The best laid schemes of mice and men (and 50- something women)......Part I

The saying goes, "When life hands you lemons, make lemonade." Usually when I'm working with lemon juice, however, I have a cut on my hand and it's hard to get past the burning and focus on the lemonade. My current lemon is the need to have a hysterectomy. Surgery is scheduled in 3 days. It's not that I have any close spiritual attachment to my uterus. For the last few years it's just been one more thing to dust. But really God (if you're up there and I'm not convinced) could this come at a worse time? I'm a little busy right now trying to stay out of the soup kitchen. I realize worse things could have happened. My house could have blown away in the tornado or I could have been hit by a bus, but couldn't I just get over one hurdle without tripping? How am I going to get everything done that I need to do to open this store?  WHEN will I be able to open this store? It's going to take all my strength and concentration to lie in bed and moan.
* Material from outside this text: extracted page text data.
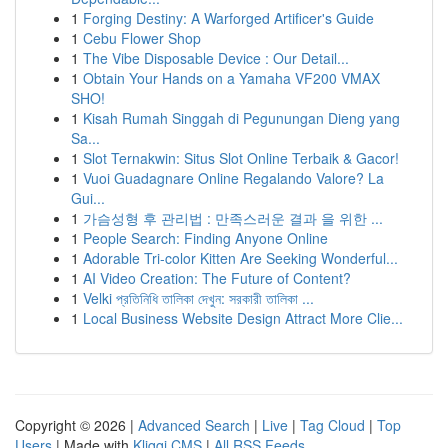
1
Forging Destiny: A Warforged Artificer's Guide
1
Cebu Flower Shop
1
The Vibe Disposable Device : Our Detail...
1
Obtain Your Hands on a Yamaha VF200 VMAX
SHO!
1
Kisah Rumah Singgah di Pegunungan Dieng yang
Sa...
1
Slot Ternakwin: Situs Slot Online Terbaik & Gacor!
1
Vuoi Guadagnare Online Regalando Valore? La
Gui...
1
가슴성형 후 관리법 : 만족스러운 결과 을 위한 ...
1
People Search: Finding Anyone Online
1
Adorable Tri-color Kitten Are Seeking Wonderful...
1
AI Video Creation: The Future of Content?
1
Velki প্রতিনিধি তালিকা দেখুন: সরকারী তালিকা ...
1
Local Business Website Design Attract More Clie...
Copyright © 2026 |
Advanced Search
|
Live
|
Tag Cloud
|
Top
Users
| Made with
Kliqqi CMS
|
All RSS Feeds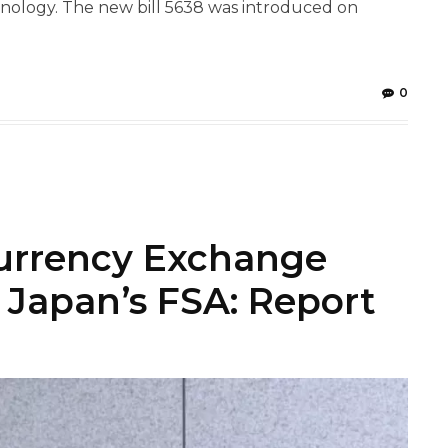
ology. The new bill 5638 was introduced on
0
currency Exchange
 Japan’s FSA: Report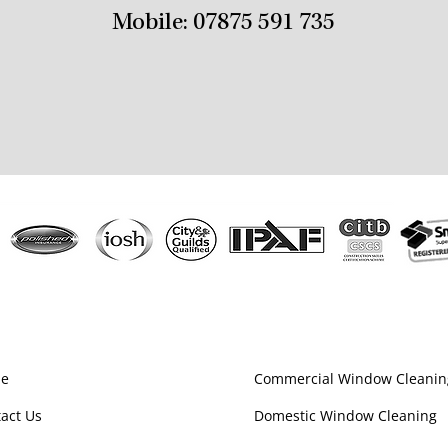
Mobile:
07875 591 735
e
Commercial Window Cleanin
act Us
Domestic Window Cleaning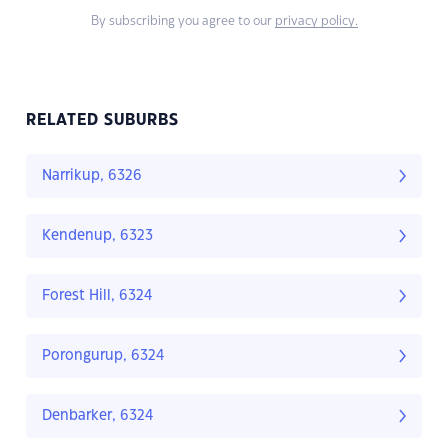
By subscribing you agree to our
privacy policy.
RELATED SUBURBS
Narrikup, 6326
Kendenup, 6323
Forest Hill, 6324
Porongurup, 6324
Denbarker, 6324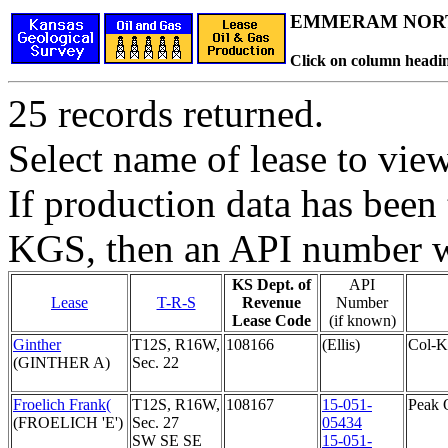
EMMERAM NORT
Click on column headin
25 records returned.
Select name of lease to vie
If production data has been 
KGS, then an API number wi
KS Dept. of
API
Lease
T-R-S
Revenue
Number
Lease Code
(if known)
Ginther
T12S, R16W,
108166
(Ellis)
Col-K
(GINTHER A)
Sec. 22
Froelich Frank(
T12S, R16W,
108167
15-051-
Peak 
(FROELICH 'E')
Sec. 27
05434
SW SE SE
15-051-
Nobody is going to pay me to do that. Once I've recovered am I going to be as strong as I am now? Or am I going to disembowel myself  vaginally when I try to lift something heavy? And what about bladder control, God? What's that going to be like? And by the way, the cats don't make very good nurses. I'll be lucky if they don't euthanize me.  All kidding aside I've been really down about this. That's why I haven't written in a few weeks. I feel lost. And scared. The lying- awake- in- bed- worrying kind of scared. I have cried a bucket. I have "what iffed?" myself until I'm paralyzed. And now as I'm writing this I realize I've finally reached the emotional crossroad where I either give up or get up. I seem to need to totally wear myself out -- to be lying on the ground screaming "uncle"-- before I can quiet the inner chaos long enough to see a way out. I just needed to wallow in it for awhile. Now it's time to move ahead. I'll get back to you on that.

1 comment:

  1. I empathize completely with the way you've been feeling. Don't feel guilty about the wallowing--it's part of the process. I wish you a speedy recovery, and, without downplaying the difficulties of a hysterectomy, I believe in the end you will come through this with flying colors. (I know several women who actually felt better after a hysterectomy, including my mother.) All my best.